Jess Kidd: Die Ewigkeit in einem Glas

Dieses Buch ist wie ein schwerer Wein. Den man am besten in kleinen Schlucken trinkt und nicht zu viel davon auf einmal. So hat man lange etwas davon und bekommt keinen dicken Kopf. Allerdings dauert es etwas länger, die Flasche zu leeren.

Und genauso muss man das neue Buch von Jess Kidd lesen: in kleinen Häppchen und mit Genuss. Die überbordende Fantasie dieser Autorin verlangt von der Leserin Ausdauer und Durchhaltevermögen. Dafür wird sie mit einer detailreichen und spannenden Geschichte belohnt.

Bridget Devine, genannt Bridie, arbeitet im London des Jahres 1863 als Privatdetektivin. Allein das ist ja schon mal eine fantastische Ausgangssituation. Sie bekommt den Auftrag, ein verschwundenes Kind zu suchen. Alles was mit diesem Kind zu tun hat ist geheimnisvoll und absonderlich. Denn Christabel, so der Name des Kindes, ist kein normales Mädchen.

Begleitet wird Bridie bei ihrer Suche von Ruby Doyle. Der allerdings seit kurzem verstorben ist. Dafür kann er durch Wände gehen und auf seiner Haut schwimmt eine tätowierte Meerjungfrau und ein Anker lichtet sich selbst.

Während Bridie versucht, ihren Auftrag zu erfüllen, begegnet sie kriminellen Schaustellern und besessenen Ärzten, beide gleichermaßen auf der Suche nach menschlichen Kuriositäten. Und sie begegnet ihrer eigenen Vergangenheit in Gestalt eines Mannes, von dem sie gehofft hatte, er wäre tot.

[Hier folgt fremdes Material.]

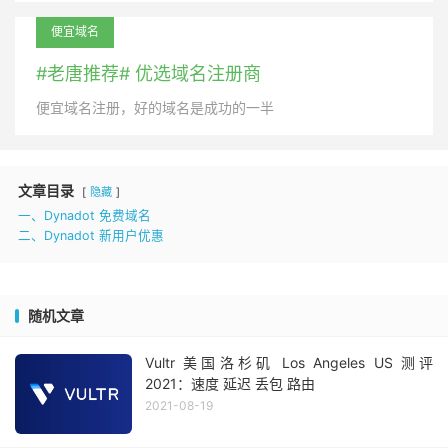
便宜域名
#老唐推荐# 优选域名注册商
便宜域名注册，好的域名是成功的一半
文章目录
隐藏
一、Dynadot 免费域名
二、Dynadot 新用户优惠
随机文章
Vultr 美国洛杉矶 Los Angeles US 测评
2021：速度 延迟 丢包 路由
2021-08-19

Bridies Vergangenheit ist genauso absonderlich und kurios. Sie hat schon als Kind als Leichensammlerin gearbeitet und bei Obduktionen geholfen. Bridie Devine ist ein herrlicher Charakter, energisch, konsequent, liebenswert und, jedenfalls in den Augen von Ruby Doyle, hübsch. Sie hat nicht nur ihre Haushälterin Cora Butter aus den Fängen eines grausamen Zirkusdirektors gerettet, sondern auch noch etliche Kinder vor ähnlich schlimmen Schicksalen bewahrt. Daher liegt ihr dieser neue Auftrag im doppelten Sinn besonders am Herzen.

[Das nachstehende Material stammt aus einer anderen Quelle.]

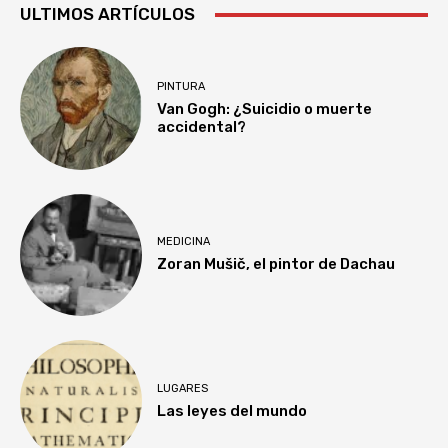
ULTIMOS ARTÍCULOS
PINTURA
Van Gogh: ¿Suicidio o muerte
accidental?
MEDICINA
Zoran Mušič, el pintor de Dachau
LUGARES
Las leyes del mundo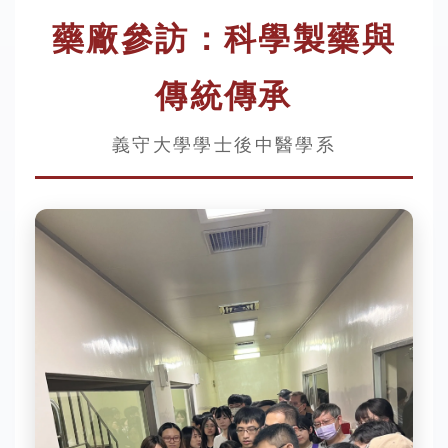
藥廠參訪：科學製藥與
傳統傳承
義守大學學士後中醫學系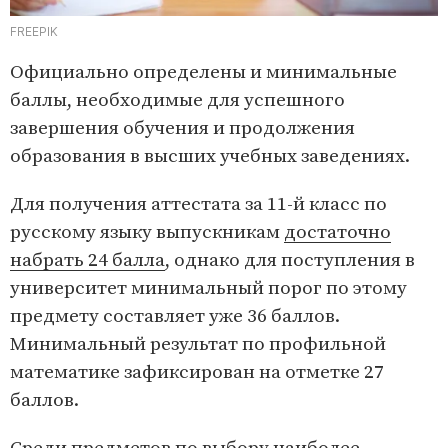
FREEPIK
Официально определены и минимальные
баллы, необходимые для успешного
завершения обучения и продолжения
образования в высших учебных заведениях.
Для получения аттестата за 11-й класс по
русскому языку выпускникам
достаточно
набрать 24 балла
, однако для поступления в
университет минимальный порог по этому
предмету составляет уже 36 баллов.
Минимальный результат по профильной
математике зафиксирован на отметке 27
баллов.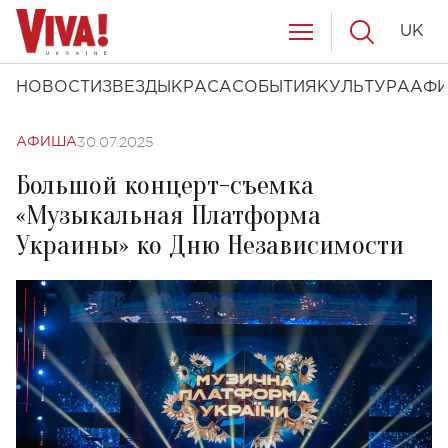
UK
НОВОСТИ
ЗВЕЗДЫ
КРАСА
СОБЫТИЯ
КУЛЬТУРА
АФ
30.07.2025
АФИША
Большой концерт-съемка
«Музыкальная Платформа
Украины» ко Дню Независимости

In das Buch von Jess Kidd muss man regelrecht eintauchen. Wenn sie die Straßen Londons beschreibt, ist die Leserin mittendrin. Man riecht, fühlt, hört und spürt den Gestank und das Elend in den Gassen und den Gossen. Das Buch hat etwas von Charles Dickens, ein wenig von Wilkie Collins, ein bisschen von Edgar Allen Poe und ganz viel Jess Kidd. All die seltsamen Figuren, die sonderbaren Wesen und die eigentümlichen Menschen, die das Buch bevölkern, sind wunderbar ausgedacht, plastisch und mit großer Liebe zum Detail beschrieben.

Ein ganz großes Lob an dieser Stelle geht an die beiden Übersetzer Ulrike Wasel und Klaus Timmermann, die auch schon die beiden vorherigen Bücher von Jess Kidd hervorragend übersetzt haben. Es ist tatsächlich wunderbar, eine solch gelungene Übersetzung im Team zu schaffen, ohne dass es Brüche in Stil oder Ausdrucksweise gibt.

Jess Kidds Bücher strotzen vor Fantasie. Manchmal ist es fast ein bisschen zu viel des Guten, dann muss man als Leserin wieder innehalten und nach Luft schnappen, bevor man im Stande ist, der spannenden Geschichte weiter zu folgen. Aber ihre Bücher, und ganz besonders dieses letzte, sind es wert, dass man jedes Wort und jeden Satz wahrnimmt und auskostet. Ihre Bücher sind nichts für Schnellleser, sondern etwas für Genießer.

Jess Kidd: Die Ewigkeit in einem Glas.
DuMont Buchverlag, November 2019.
400 Seiten, Gebundene Ausgabe, 22,00 Euro.

Diese Rezension wurde verfasst von Renate Müller.